Not only that, but the price is really impressive. Our system came with a Quadro RTX 6000, 256 GB of DDR4, 3TB of PCIe 4.0 storage, a custom 1600W 80PLUS Gold power supply, a custom chassis, and a three year warranty: for $14000 (pre-tax). Just the Threadripper 3990X and the Quadro RTX 6000 together are a base $8000. Add in the other hardware, the custom liquid cooling setup with a custom block and the TRX40 motherboard and 256 GB of high speed memory, with a 3 year warranty and a free checkup/coolant refill, and I suspect the big OEMs will be hard pressed to match the price. Not only that, the equivalent Intel system, using dual 28-core parts, starts easily costing $20k+ before even looking at memory or graphics.

There are some negative things to highlight, however. For a system that encourages the CPU to draw around twice the power (or more), performance gains for our tests are more in the 30-35% range. The side-effect of overclocking a CPU is that the power efficiency is lower as the processor moves more out of its ideal efficiency range.

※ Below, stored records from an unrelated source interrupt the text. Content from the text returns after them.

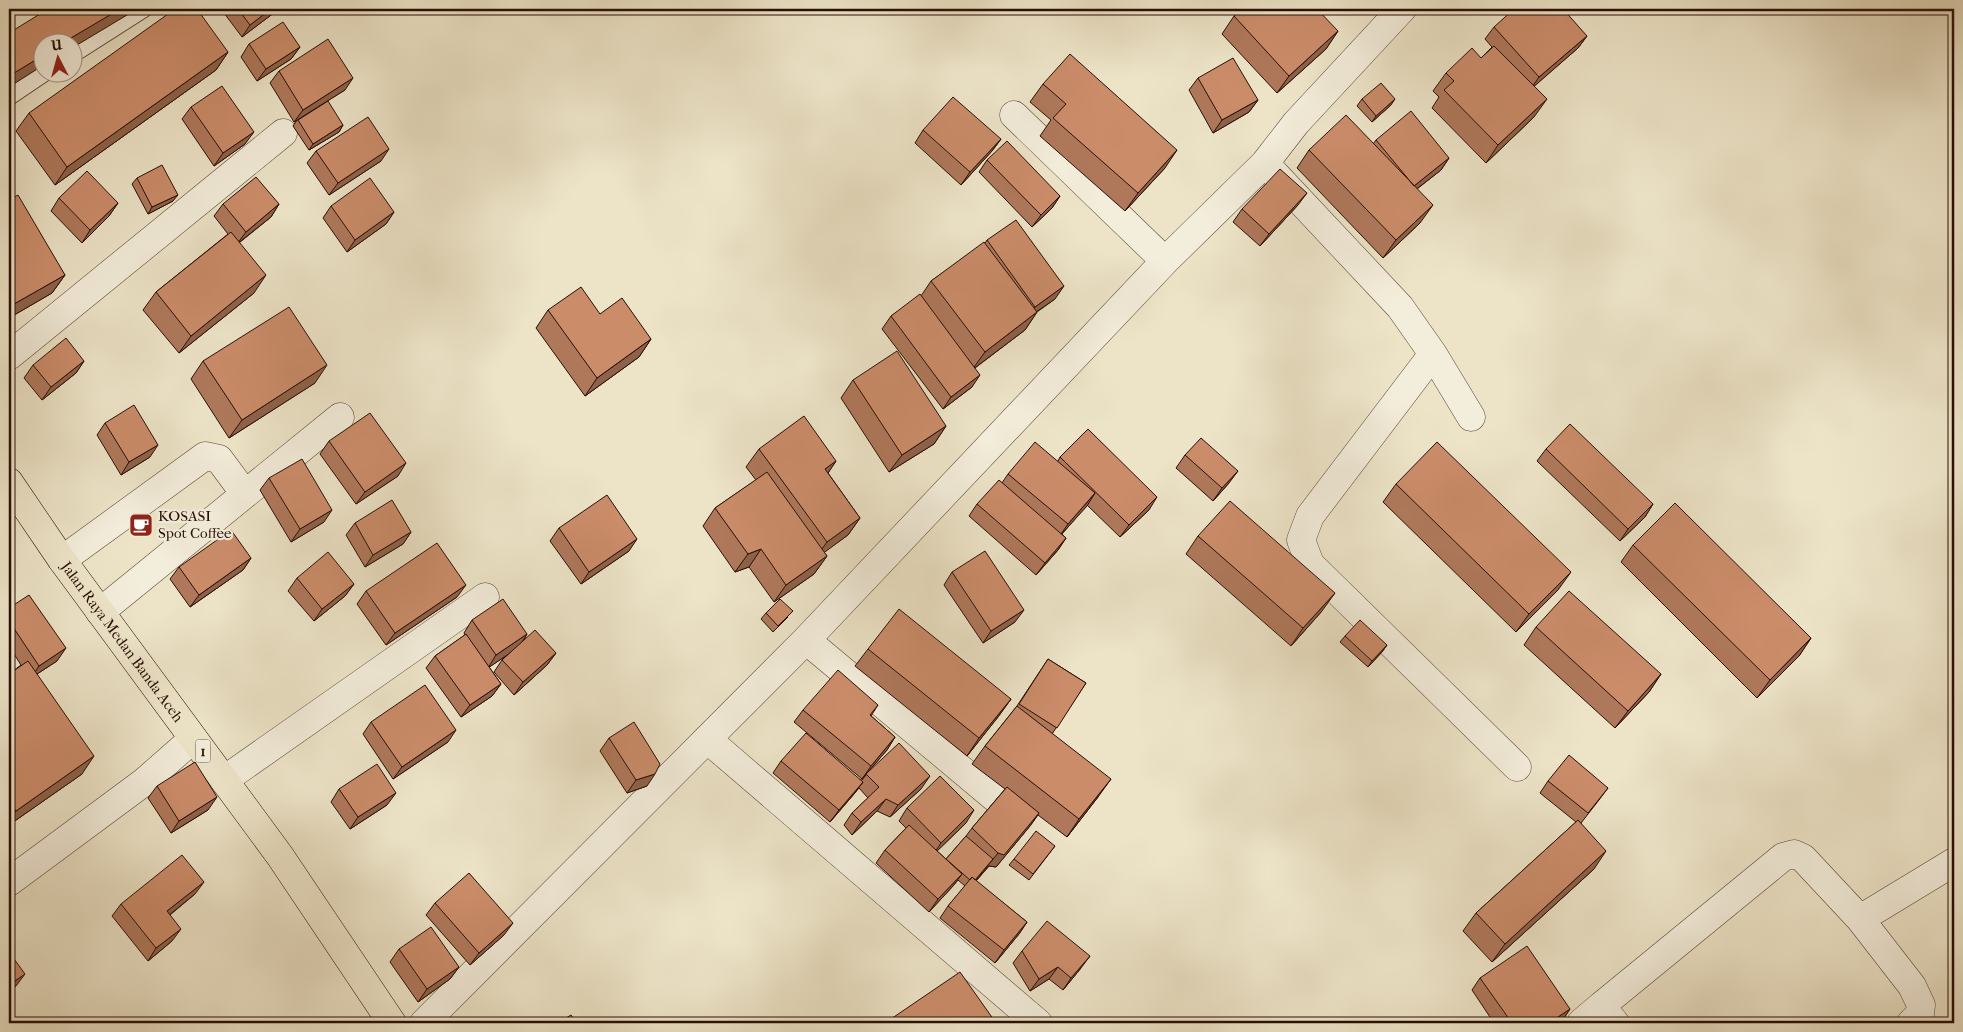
<svg xmlns="http://www.w3.org/2000/svg" width="1963" height="1032" font-family="'IM FELL French Canon',serif">
<rect width="100%" height="100%" fill="#ede4c8"/>
<filter id="stains"><feTurbulence type="fractalNoise" baseFrequency=".004" numOctaves="4"/><feColorMatrix values="0 0 0 0 .2 0 0 0 0 .09 0 0 0 0 .02 0 0 0 .5 -.17"/></filter>
<radialGradient id="worn" r=".72"><stop offset=".6" stop-color="#630" stop-opacity="0"/><stop offset="1" stop-color="#630" stop-opacity=".3"/></radialGradient>
<g fill="none" stroke-linecap="round" stroke-linejoin="round">
<g stroke="#594436" stroke-width="18">
<path id="service" d="M72,55l72,-46
M9,97l37,-25"/>
</g>
<g stroke="#594436" stroke-width="29">
<path id="minor" d="M1014,115l151,146
M1275,174l125,133 33,47 -123,162 -9,24 9,24 207,203
M1433,354l38,63
M9,356l274,-223
M62,560l143,-104 14,3 26,35
M100,612l240,-195
M806,640l188,157
M707,739l331,284
M224,780l261,-183
M9,882l135,-100 49,-43
M1860,919l94,-57
M424,1023l382,-383 359,-379 100,-98 31,-40 106,-114
M1581,1023l20,-17
M1615,1023l-14,-17 182,-149 11,-3 9,4 57,61 52,67 9,19 -1,9 -9,9"/>
</g>
<g stroke="#280e05" stroke-width="29">
<g id="trunk">
<path id="s1" d="M9,482l53,78 218,296 112,167"/>
</g>
</g>
<use href="#service" stroke="#f3eddb" stroke-width="16"/>
<use href="#minor" stroke="#f3eddb" stroke-width="28"/>
<use href="#trunk" stroke="#ede4c8" stroke-width="28"/>
</g>
<path fill="#af785b" stroke="#280e05" d="M221,9h58l-37,28z
M1234,16l104,15 -12,18 -49,44 -55,-59z
M1494,27l93,9 -9,12 -44,38v31l-48,46 -54,-55 7,-11 -6,-6 13,-18 35,-15 11,-11 -7,-8z
M249,44l51,3 -9,12 -34,22 -16,-24z
M228,52l-12,18 -161,115 -39,-54 13,-18z
M279,71l66,19 -26,16 24,19 -4,7 -30,18 -16,-24 4,-6 -3,2 -24,-39z
M1198,78l60,22 -9,12 -36,21 -24,-43z
M1043,84l122,84 -40,43 -85,-75 11,-16 -21,-18z
M1362,99l29,6 -19,17 -15,-16z
M191,107l54,37 -31,22 -32,-47z
M923,130l78,9 -9,12 -31,34 -46,-42z
M1376,140l73,18 -8,12 -24,19 3,34 -37,35 -86,-90 12,-18 64,-6z
M316,151l65,10 -52,34 -22,-32z
M987,160l73,36 -8,12 -20,19 -53,-55z
M137,178l36,23 -25,13 -16,-30z
M59,198l59,5 -9,13 -27,27 -31,-32z
M9,200l56,75 -13,18 -43,25z
M223,204h56l-8,13 -32,26 15,50 -75,60 -36,-43 13,-18 72,-58 -14,-18z
M1298,205l-38,41 -27,-24 9,-13z
M331,206l63,6 -8,12 -39,28 -24,-34z
M987,240l68,59 -18,13 -12,18 -50,38 -3,19 -29,22 -61,-80 9,-13 30,-20 10,-15 54,-38z
M548,310l52,4 51,25 -12,18 -54,39 -49,-68z
M84,361l-8,12 -34,27 -18,-22 9,-13z
M203,361l112,22 -86,55 -38,-59z
M853,380l93,46 -12,18 -45,28 -48,-74z
M105,423l45,34 -29,18 -24,-40z
M329,441l69,35 -42,28 -36,-50z
M759,449l77,12 -8,12 32,45 -12,17 -24,17 3,4 -13,18 -40,28 -25,-35 -14,5 -32,-46 12,-18 41,-28 -10,-13z
M1546,449l107,55 -8,13 -25,24 -83,-80z
M1185,455l44,28 -16,18 -37,-33z
M1060,457l89,53 -29,27 -33,-32 -25,29 4,4 -8,12 -22,25 -67,-59 8,-12 25,-21 6,-9 50,-13z
M269,478l55,44 -33,20 -31,-52z
M1396,484l162,106 -42,42 -133,-130z
M355,523l56,9 -8,12 -38,23 -19,-32z
M559,528l70,23 -48,33 -31,-43z
M1198,536l124,75 -31,35 -105,-92z
M1633,545l178,93 -12,18 -42,42 -136,-136z
M251,558l-8,12 -53,37 -20,-28 9,-12z
M952,572l63,50 -32,21 -39,-58z
M297,578l57,6 -9,12 -31,25 -26,-30z
M366,591l91,6 -71,48 -29,-41z
M9,608l48,53 -20,13 45,100 -73,51v-151l12,-9 -12,-19z
M766,613l22,4 -15,15 -12,-13z
M472,620l55,14 -3,6 32,13 -9,12 -33,30 -20,-23 8,-12 7,-6 -20,13 12,17 -9,12 -31,21 -35,-49 9,-12 30,-21 -1,-2z
M1536,627l125,47 -12,18 -34,36 -91,-83z
M1345,636l42,9 -5,7 -14,15 -28,-25z
M868,649l143,50 -13,18 -31,39 -112,-90z
M1048,659l38,24 -34,51 46,63 -31,40 -29,-22 -8,11 -34,41 -7,-1 -13,15 51,41 -8,12 -24,29 -55,-45 8,-12 17,-20 -7,-6 -5,6 -24,26 -53,-49 9,-13 21,-22 -7,-7 8,-13 59,15 -29,28 9,8 20,-23 6,-8 33,-39 -33,-25 13,-18 32,-40z
M878,705l-7,11 24,21 -8,13 -20,23 54,16 -31,28 -13,-6 -25,24 -8,-10 8,-12 16,-15 -9,-10 -5,6 -24,28 -57,-49 8,-12 81,19 4,-5 -4,4 -68,-57 9,-12z
M371,722l77,20 -55,37 -30,-45z
M609,738l38,48 -20,7 -27,-42z
M1548,781l60,7 -9,12 -18,23 13,46 -102,93 -29,-31 13,-18 100,-91 -36,-29z
M157,786l51,24 -37,23 -23,-35z
M339,789l48,16 -37,24 -19,-27z
M1055,846l-26,34 -20,-15 5,-6z
M195,894l-25,21 2,26 -24,20 -36,-45 9,-12z
M435,903l69,32 -34,30 -44,-50z
M399,949l60,18 -9,12 -32,23 -28,-40z
M1022,951l59,17 -18,22 -14,-11 -19,12 -17,-28z
M1480,978l90,31 -8,12 -4,2h-64l-22,-33z"/>
<path fill="#8e624a" stroke="#280e05" d="M120,9h17l-65,39v-6h-8z
M271,9h8l-37,28 8,-12z
M1338,31l-12,18 -49,44 12,-17z
M1587,36l-9,12 -48,42 9,-13z
M300,47l-9,12 -34,22 9,-12z
M228,52l-12,18 -161,115 12,-18z
M42,56v10l-33,21v-11z
M353,78l-8,12 -51,32 9,-12z
M1395,99l-4,6 -19,17 4,-6z
M1547,99l-13,18 -48,46 12,-18z
M1258,100l-9,12 -36,21 9,-13z
M343,125l-4,7 -30,18 4,-6z
M254,132l-9,12 -31,22 9,-13z
M1001,139l-9,12 -31,34 9,-13z
M389,149l-8,12 -52,34 9,-12z
M1177,150l-12,18 -40,43 13,-18z
M1449,158l-8,12 -36,28 9,-12z
M1307,193l-9,12 -38,41 9,-12z
M178,195l-5,6 -25,13 4,-7z
M1060,196l-8,12 -20,19 9,-12z
M118,203l-9,13 -27,27 8,-13z
M279,204l-8,13 -34,27 9,-12z
M1433,205l-13,18 -37,35 13,-18z
M394,212l-8,12 -39,28 8,-12z
M65,275l-13,18 -43,25v-6l5,-8z
M266,275l-12,18 -75,60 12,-17z
M1064,286l-9,13 -29,20 9,-12z
M1037,312l-12,18 -53,40 13,-18z
M651,339l-12,18 -54,39 12,-18z
M84,361l-8,12 -34,27 9,-13z
M327,365l-12,18 -86,55 13,-18z
M980,375l-8,12 -29,22 8,-12z
M946,426l-12,18 -45,28 13,-17z
M158,445l-8,12 -29,18 8,-13z
M836,461l-12,18 1,-10z
M406,463l-8,13 -42,28 9,-12z
M1238,471l-9,12 -16,18 9,-13z
M1095,493l-8,13 -28,31 9,-13z
M1157,497l-8,13 -29,27 9,-12z
M1653,504l-8,13 -25,24 8,-12z
M332,510l-8,12 -33,20 9,-13z
M860,518l-12,17 -34,25 13,-18z
M411,532l-8,12 -38,23 8,-12z
M1066,538l-8,12 -22,25 9,-12z
M637,539l-8,12 -48,33 8,-12z
M761,549l-12,18 -14,5 13,-18z
M827,556l-13,18 -40,28 12,-17z
M251,558l-8,12 -53,37 9,-12z
M1571,572l-13,18 -42,42 13,-18z
M354,584l-9,12 -31,25 8,-12z
M466,585l-9,12 -71,48 9,-12z
M1335,593l-13,18 -31,35 12,-18z
M1024,610l-9,12 -32,21 8,-12z
M15,631l-6,9v-5z
M527,634l-8,13 -31,21 8,-13z
M1811,638l-12,18 -42,42 13,-18z
M1387,645l-5,7 -14,15 4,-6z
M66,648l-9,13 -26,17 8,-12z
M556,653l-9,12 -33,30 9,-13z
M1661,674l-12,18 -34,36 13,-17z
M501,684l-9,12 -31,21 9,-12z
M1011,699l-13,18 -31,39 12,-18z
M456,730l-8,12 -55,37 9,-12z
M895,737l-8,13 -25,29 9,-13z
M94,756l-12,18 -73,51v-5l7,-9z
M655,774l-8,12 -20,7 9,-13z
M930,776l-9,13 -31,28 8,-12z
M1111,779l-13,18 -31,40 12,-18z
M863,782l-9,12 -24,28 9,-12z
M396,793l-9,12 -37,24 8,-12z
M217,797l-9,13 -37,23 8,-12z
M886,799l-9,12 -25,24 9,-13z
M974,810l-8,13 -33,32 8,-12z
M1039,813l-9,13 -34,41 -7,-1 -20,23 29,-36z
M1606,851l-12,18 -102,93 13,-18z
M962,874l-9,12 -24,26 9,-13z
M204,882l-9,12 -37,30 9,-13z
M1027,922l-8,12 -24,29 9,-13z
M513,923l-9,12 -34,30 9,-12z
M181,929l-9,12 -24,20 8,-13z
M1090,956l-9,12 -18,22 8,-12z
M459,967l-9,12 -32,23 9,-13z
M1058,967l-9,12 -19,12 9,-12z
M25,974l-9,12 -7,5v-6z
M1570,1009l-8,12 -4,2h-9z"/>
<path fill="#cb8c6a" stroke="#280e05" d="M48,9h72l-56,33h-22v14l-33,20v-43z
M175,9h22l31,43 -161,115 -38,-54z
M238,9h33l-21,16z
M1242,9h75l21,22 -49,45 -55,-60z
M1514,9h49l24,27 -48,41 -45,-50z
M283,22l17,25 -34,22 -17,-25z
M328,39l25,39 -50,32 -24,-39z
M1494,46l53,53 -49,46 -54,-55 10,-9 -8,-8 26,-25 9,10z
M1070,54l107,96 -39,43 -85,-75 13,-14 -23,-20z
M1233,58l25,42 -36,20 -24,-42z
M1381,83l14,16 -19,17 -14,-17z
M222,86l32,46 -31,21 -32,-46z
M953,97l48,42 -31,33 -47,-42z
M328,101l15,24 -30,19 -15,-24z
M1411,111l38,47 -35,28 -38,-46z
M1346,115l87,90 -37,35 -87,-90z
M368,117l21,32 -51,34 -22,-32z
M1007,141l53,55 -19,19 -54,-55z
M162,165l16,30 -26,12 -15,-29z
M1280,169l27,24 -38,41 -27,-25z
M87,171l31,32 -28,27 -31,-32z
M256,177l23,27 -33,28 -23,-28z
M370,178l24,34 -39,28 -24,-34z
M18,195l47,80 -51,29 -5,-9v-95z
M1016,220l48,66 -29,21 -48,-67z
M231,232l35,43 -75,61 -35,-44z
M984,242l53,70 -52,40 -54,-71z
M581,287l19,27 22,-16 29,41 -54,39 -49,-68z
M920,294l60,81 -29,22 -60,-81z
M289,307l38,58 -85,55 -39,-59z
M66,338l18,23 -33,26 -18,-22z
M897,351l49,75 -44,29 -49,-75z
M134,405l24,40 -29,17 -24,-39z
M370,413l36,50 -41,29 -36,-51z
M804,416l32,45 -11,8 35,49 -33,24 -68,-93z
M1570,424l83,80 -25,25 -82,-80z
M1088,429l69,68 -28,28 -69,-68z
M1201,438l37,33 -16,17 -37,-33z
M1035,442l60,51 -27,31 -60,-50z
M1437,442l134,130 -42,42 -133,-130z
M302,459l30,51 -32,19 -31,-51z
M767,472l60,84 -41,29 -25,-36 -13,5 -33,-46z
M999,480l67,58 -21,25 -68,-59z
M607,495l30,44 -48,33 -30,-44z
M392,500l19,32 -38,23 -18,-32z
M1230,501l105,92 -32,35 -105,-92z
M1675,503l136,135 -41,42 -137,-135z
M231,530l20,28 -52,37 -20,-28z
M437,543l29,42 -71,48 -29,-42z
M985,551l39,59 -33,21 -39,-59z
M328,552l26,32 -32,25 -25,-31z
M1569,591l92,83 -33,37 -92,-84z
M29,595l37,53 -27,18 -30,-45v-13z
M503,599l24,35 -31,21 -24,-35z
M780,599l13,12 -15,15 -12,-13z
M899,609l112,90 -32,39 -111,-89z
M1360,620l27,25 -15,16 -27,-25z
M9,621l6,10 -6,4z
M535,630l21,23 -33,29 -21,-22z
M466,634l35,50 -31,21 -35,-49z
M1048,659l38,24 -29,45 -38,-24z
M28,661l66,95 -78,55 -7,-10v-127z
M838,670l40,35 -8,10 25,22 -24,29 -68,-56z
M425,685l31,45 -54,37 -31,-45z
M1017,706l94,73 -32,40 -94,-73z
M634,722l26,42 -5,10 -19,6 -27,-42z
M806,733l57,49 -24,28 -58,-49z
M899,743l31,33 -32,29 -12,-6 -25,23 -9,-9 27,-26 -13,-13z
M1569,755l39,33 -20,25 -40,-32z
M195,762l22,35 -38,24 -22,-35z
M377,764l19,29 -38,24 -19,-28z
M940,776l34,34 -33,33 -34,-35z
M1007,787l32,26 -35,42 -6,-2 -26,-25z
M1578,820l28,31 -101,93 -29,-31z
M909,825l53,49 -24,25 -53,-49z
M1036,831l19,15 -22,28 -19,-15z
M966,836l27,23 -18,21 -3,-3 -2,3 -24,-21z
M182,855l22,27 -37,29 14,18 -25,19 -35,-44z
M469,873l44,50 -34,30 -44,-50z
M972,877l55,45 -23,28 -56,-44z
M1047,921l43,35 -19,22 -13,-11 -19,12 -17,-28z
M431,927l28,40 -32,22 -28,-40z
M1527,946l43,63 -21,14h-37l-32,-45z
M9,952l16,22 -16,11z
M960,972l36,51h-111z
M571,1015l6,8h-19z
M349,1019l3,4h-10z"/>
<defs>
<g id="cafe-square" transform="scale(1.25)"><rect x="-9" y="-9" width="18" height="18" rx="4" fill="#8f2418" stroke="#f3eddb"/><path d="M-5.5-4.5H6V0H3Q3 3.5 0 3.5H-2.5Q-5.5 3.5-5.5 0ZM3-3.2v2h1.7v-2ZM-6 4.5H4V6H-6Z" fill="#fff"/></g>
</defs>
<g fill-rule="evenodd">
<use href="#cafe-square" x="141" y="525"/>
</g>
<g text-anchor="middle" dominant-baseline="central" stroke-width="4.5" stroke-linejoin="round" paint-order="stroke">
<rect fill="#f3eddb" stroke="#655145" stroke-width="1" x="195.5" y="739.5" width="15" height="23" rx="4"/>
<g font-size="14" font-weight="bold" fill="#280e05">
<text x="203" y="751">1</text>
</g>
<g font-size="15" fill="#280e05" stroke="#f3eddb" text-anchor="start">
<text x="158" y="516">KOSASI<tspan x="158" dy="17">Spot Coffee</tspan></text>
</g>
<g font-size="15" fill="#280e05" stroke="#f3eddb">
<text stroke="none"><textPath href="#s1" startOffset="196">Jalan Raya Medan Banda Aceh</textPath></text>
</g>
</g>
<rect width="1963" height="1032" fill="none" stroke="#ede4c8" stroke-width="30"/>
<rect x="10" y="10" width="1943" height="1012" fill="none" stroke="#280e05" stroke-width="2.5"/>
<rect x="15" y="15" width="1933" height="1002" fill="none" stroke="#280e05"/>
<g transform="translate(58 58) rotate(354)"><circle r="24" fill="#f3eddb" stroke="#a29485"/>
<path d="M0-4L9 19L0 12L-9 19Z" fill="#8f2418"/>
<text y="-8" font-size="14" font-weight="bold" text-anchor="middle" fill="#280e05">U</text>
</g>
<rect width="100%" height="100%" filter="url(#stains)"/>
<rect width="100%" height="100%" fill="url(#worn)"/>
</svg>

However one might argue that to match the performance with other hardware requires multiple systems, which has more power draw. Another element will be that this system is limited to 256 GB of non-ECC memory; this is an AMD limitation rather than an Armari limitation, but some of Armari’s customers will no-doubt want similar performance but more memory, and probably ECC memory. And to that end, we also get to a potential performance bottleneck – having 64 cores and 128 threads working at this high speed needs a lot of memory bandwidth. Threadripper can only support 4 channels, and at DDR4-3200 that equates to ~100 GB/s (80-85 GB/s real world), leaving less than 2 GB/s per core. In a number of our tests, we saw this to be a limiting factor.

Something like AMD’s Threadripper Pro solves most of these – more memory support, ECC support, eight memory channels. However the overclocking ability would be lost, which for a system like this where the OC performance is what makes it special, removing it would be the equivalent of ripping out its soul. Ideally AMD would need a product that pairs the 8-channel + ECC support with a processor overclock.

All that being said, Armari believes it has built something that its typical customer base will love. It’s a custom super high-performing workstation with a substantial world-record that you can buy, and for the visual effects studios in London that need the horsepower, AMD and Armari has it on tap.

As a small aside, I wondered how well the X64T would do in the ‘extreme’ overclocking leaderboards, where hell fears the liquid nitrogen. The best score I obtained for Cinebench R20 was 31006, which would put it 16th on the all-time leaderboard across all R20 submissions ever – the only way to get a higher score with air or liquid cooling would be to use a dual EPYC server. For Cinebench R15, a score of 12406 gives position #12 in the all-time list. This is somewhat insane for a system someone can just buy.

Here’s a couple our Cinebench R20 runs, in under 15 seconds apiece.

The final question is how to get one (if you were interested). The Armari Magnetar X64T-RD1600G3/FWL is already available for UK and the EU. Armari is in discussions with resellers/distributors in the US, however the warranty arrangement is slightly different. Alongside the X64T, Armari is preparing a rack-mounted 2U version of the X64T with an IPMI-enabled motherboard to come out later in Q4 – something the larger VFX houses have requested en masse. This is set for global certification, and is pending a North American distributor.